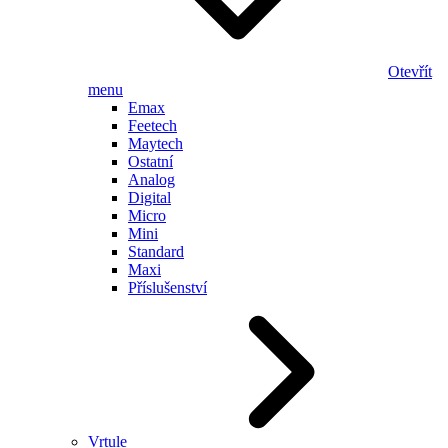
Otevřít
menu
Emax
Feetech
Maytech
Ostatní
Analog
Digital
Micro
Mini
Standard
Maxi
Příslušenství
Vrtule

--

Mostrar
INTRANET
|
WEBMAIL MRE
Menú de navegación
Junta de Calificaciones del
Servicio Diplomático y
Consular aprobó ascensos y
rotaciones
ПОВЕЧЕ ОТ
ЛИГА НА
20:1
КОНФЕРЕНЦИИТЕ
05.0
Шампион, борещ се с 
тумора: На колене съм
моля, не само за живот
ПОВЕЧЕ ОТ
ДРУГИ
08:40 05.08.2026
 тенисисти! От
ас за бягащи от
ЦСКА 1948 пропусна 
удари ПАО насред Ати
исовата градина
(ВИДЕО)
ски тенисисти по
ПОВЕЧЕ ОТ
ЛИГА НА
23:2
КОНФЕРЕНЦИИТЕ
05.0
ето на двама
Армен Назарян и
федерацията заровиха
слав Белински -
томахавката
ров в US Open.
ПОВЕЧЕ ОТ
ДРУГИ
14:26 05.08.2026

* **WHAT IS EXPECTED**: In the listing above, transcribe exactly everything from the line containing "ЦСКА 1948 пропусна" down to the line containing "14:26 05.08.2026", including both and nothing more.

* **RESPONSE TO THIS TASK**:
ЦСКА 1948 пропусна 
удари ПАО насред Ати
исовата градина
(ВИДЕО)
ски тенисисти по
ПОВЕЧЕ ОТ
ЛИГА НА
23:2
КОНФЕРЕНЦИИТЕ
05.0
ето на двама
Армен Назарян и
федерацията заровиха
слав Белински -
томахавката
ров в US Open.
ПОВЕЧЕ ОТ
ДРУГИ
14:26 05.08.2026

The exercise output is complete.